NEW YORK (AP) – A state board has postponed its vote on whether New York state should pump $300 million into a stadium that would provide a new home for the New York Jets football team and a vital selling point in luring the 2012 Olympics, Mayor Michael Bloomberg said Friday.


“We are going to postpone that vote until Monday and work through the weekend to see if we can satisfy all of the parties, each of whom have legitimate concerns,” Bloomberg said on his weekly radio show. He said he thought there were “ways for us to get together and do what this city needs.”


A spokesman for Gov. George Pataki declined comment and wouldn’t confirm the meeting had been postponed.


The vote had been widely expected to come later Friday, one day after Olympic organizers and the Jets won a key court decision in the construction of the $2 billion facility over the rail yards on Manhattan’s West Side.


The three-member Public Authorities Control Board, which has already twice postponed votes on the stadium funding, consists of representatives appointed by Pataki, state Assembly Speaker Sheldon Silver and state Senate Majority Leader Joseph Bruno.


Bloomberg wasn’t concerned about another delay in the voting process. “The most important thing is to have this facility,” said the mayor, who had promised an IOC evaluation commission in February that the stadium would go up.


On Thursday, Bruno said he had “serious doubts” about the need for an immediate PACB vote.
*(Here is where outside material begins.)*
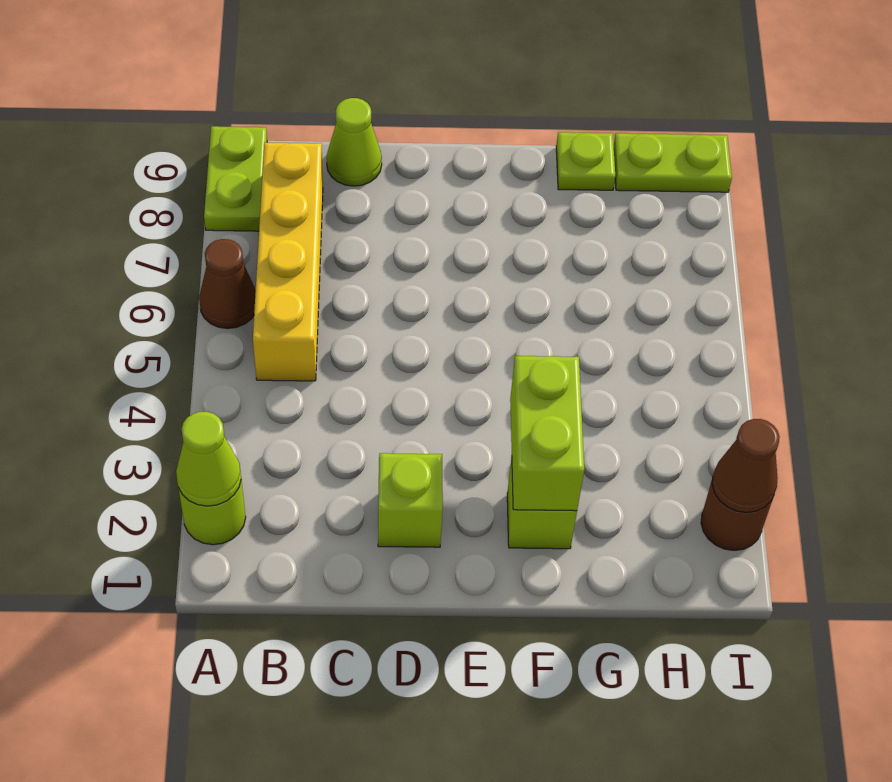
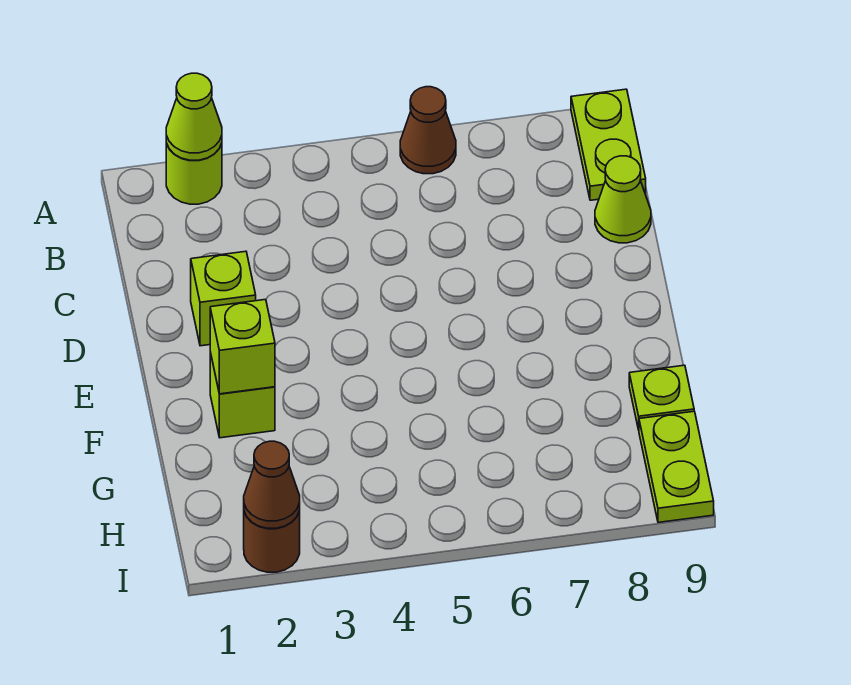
lime 1x2 plate [204,126,267,231] -> lime 1x2 plate turned to [571,89,646,200]
yellow 1x4 brick [253,142,323,381] -> none
lime 1x2 brick [510,356,584,511] -> lime 1x1 brick [210,299,275,394]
And Silver complained that “fundamental questions” about the proposal still needed resolution. “What we’re getting instead of answers are these manufactured deadlines,” he said.
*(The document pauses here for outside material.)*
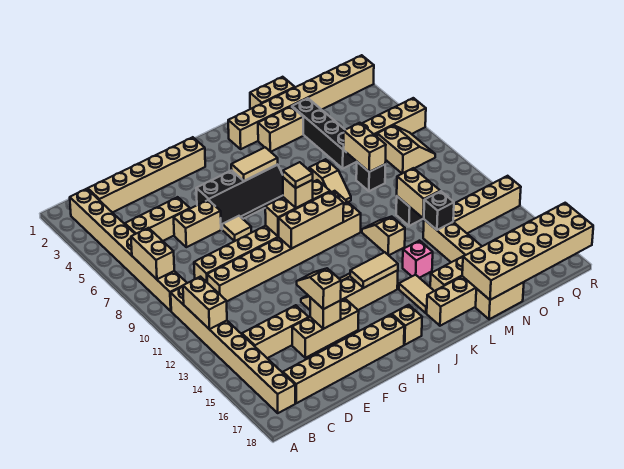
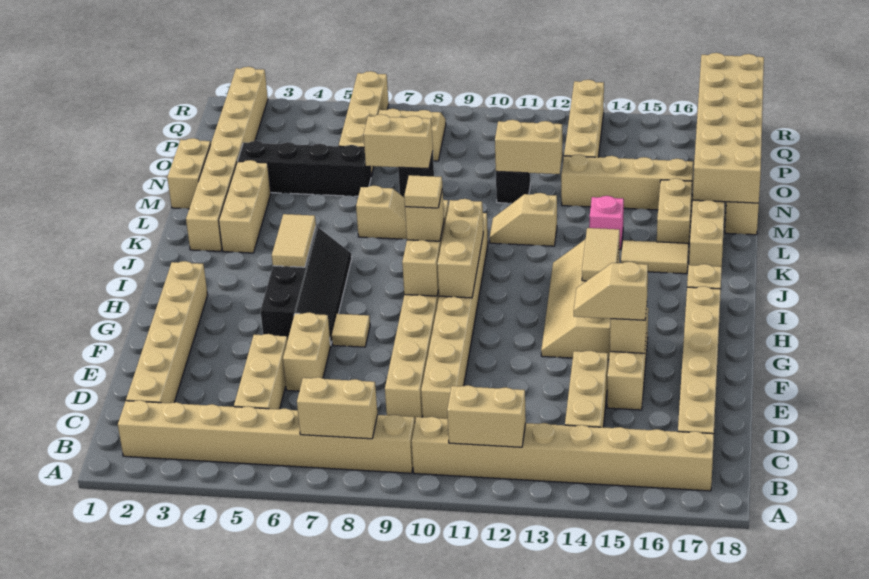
tan 1x2 brick [258,107,303,152] -> tan 1x3 brick [219,160,271,253]
black 1x1 brick [424,191,454,230] -> none

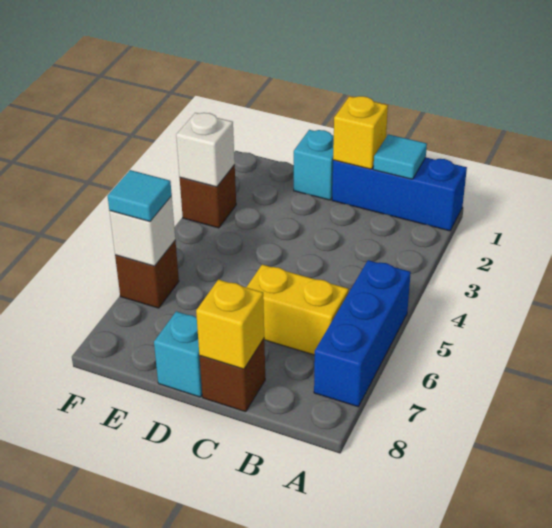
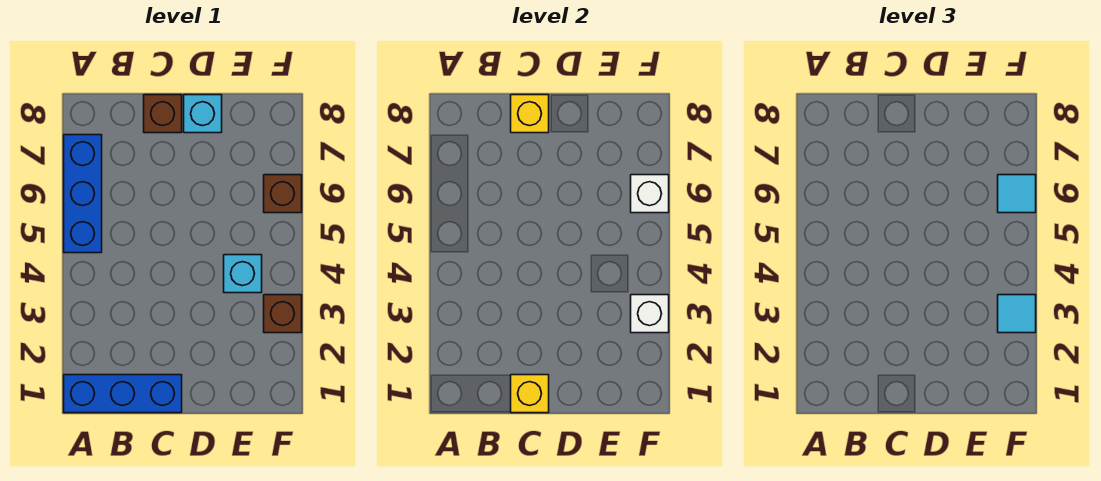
cyan 1x1 tile [373,134,427,179] -> cyan 1x1 tile moved to [998,295,1036,333]
yellow 1x2 brick [246,265,349,355] -> none
cyan 1x1 brick [294,130,334,200] -> cyan 1x1 brick moved to [224,255,262,293]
The stadium is essential to New York’s effort to serve as host of the 2012 Summer Games, and the timing is particularly important: On Monday, when Bloomberg hopes for a vote, International Olympic Committee members receive evaluations of the bids by New York and four other cities vying for the Olympics.


London, Paris, Moscow and Madrid are the other finalists.


Bruno, in a letter to IOC Chairman Jacques Rogge on Thursday, reiterated his support for a stadium _ but only if New York wins the bid over the challengers.